***** Exercise passage
However, the text material—flowing like the unpolluted streams of ancient times—posed a few questions to me. ‘The gods needed animals to travel around the world and the animals needed the gods to learn how not to be hungry. This was an amazing idea, thanks to goddess Saraswati. This is how vahana came into being’ (blurb and pp. 1-18).
Is such a materialistic explanation of mutual convenience supported by the ancient texts? Were gods, as per the usual or age-old conception of them, entities who ‘had no way to travel except by walking’ (p. 1)? Were they all looking for conveyance and took the animals as ‘friends’ to help them along?
The lion, as stated in the Markandeya Purana, was sent to Durga (not Kali as mentioned on p. 39) by the other gods who had fashioned her to tackle Mahishasura. The elephant that Indra is associated with was churned out of the sea, again as the Bhagavata and Vishnu Purana say. The Brahma Purana has Garuda reproaching Vishnu for not appreciating his service enough. In reply Vishnu had pressed his weight upon Garuda and almost crushed him—showing him who was the boss. Such references suggest that the relationship between a god and his vahana was not one of parity that the word ‘friends’ connotes. The gods rode on the animals, even if they did not ride roughshod. They were patronizing to them, like they were to the human species. It was the relationship between the Bhakta and Bhagawan, as it is commonly called.
When we jokingly describe someone as someone else’s vahana, there is that nuance of being a ‘bearer’, attendant or servant. Had the book explained that the word ‘vahana’ is a Sanskrit word derived from the root ‘vah’ which means ‘to carry’ or ‘to bear’, it would automatically have conveyed the inequality in the relationship.
**********
• Work to complete:
A – From the vahana passage, write out the words from "However, the text" up to and including "help them along?".
B – In the vahana passage, who sent the lion to Durga according to the Markandeya Purana?
C – List every ancient text that the vahana passage mentions by name.
The material has no connection to the vahana passage.
***** Data below
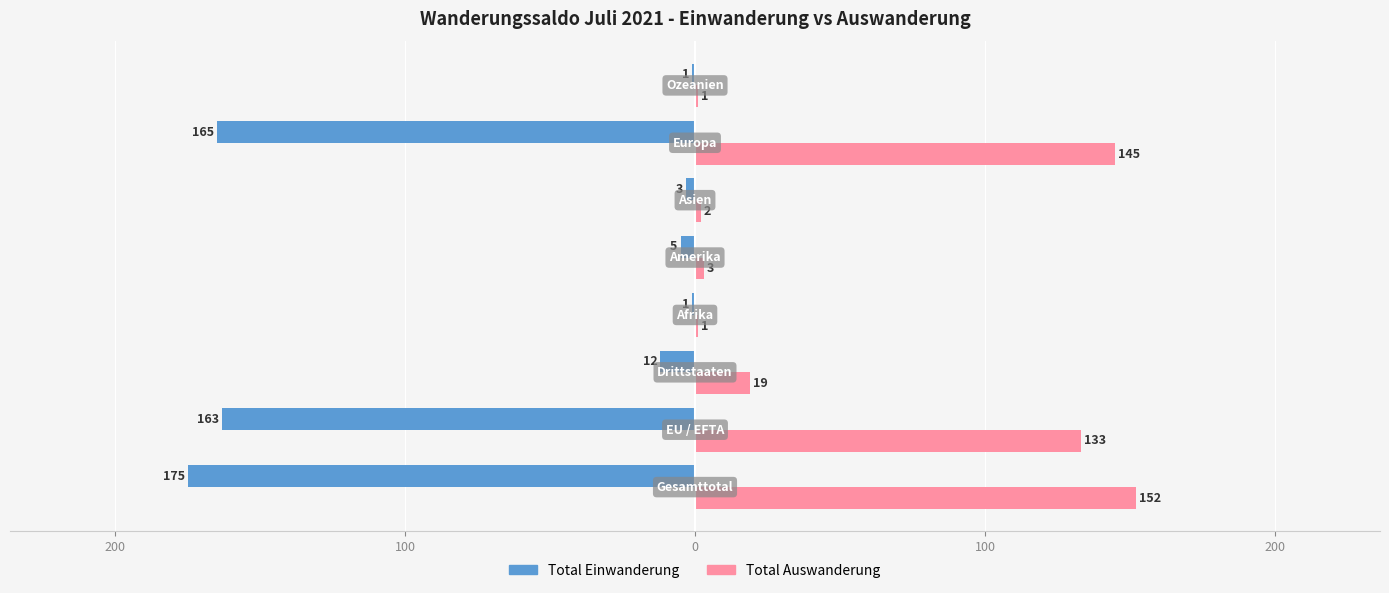

What are all the series names shown in the legend?

Total Einwanderung, Total Auswanderung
**********
• Results in order:
A –
However, the text material—flowing like the unpolluted streams of ancient times—posed a few questions to me. ‘The gods needed animals to travel around the world and the animals needed the gods to learn how not to be hungry. This was an amazing idea, thanks to goddess Saraswati. This is how vahana came into being’ (blurb and pp. 1-18).
Is such a materialistic explanation of mutual convenience supported by the ancient texts? Were gods, as per the usual or age-old conception of them, entities who ‘had no way to travel except by walking’ (p. 1)? Were they all looking for conveyance and took the animals as ‘friends’ to help them along?

B – The other gods who had fashioned her to tackle Mahishasura.

C –
Markandeya Purana
Bhagavata
Vishnu Purana
Brahma Purana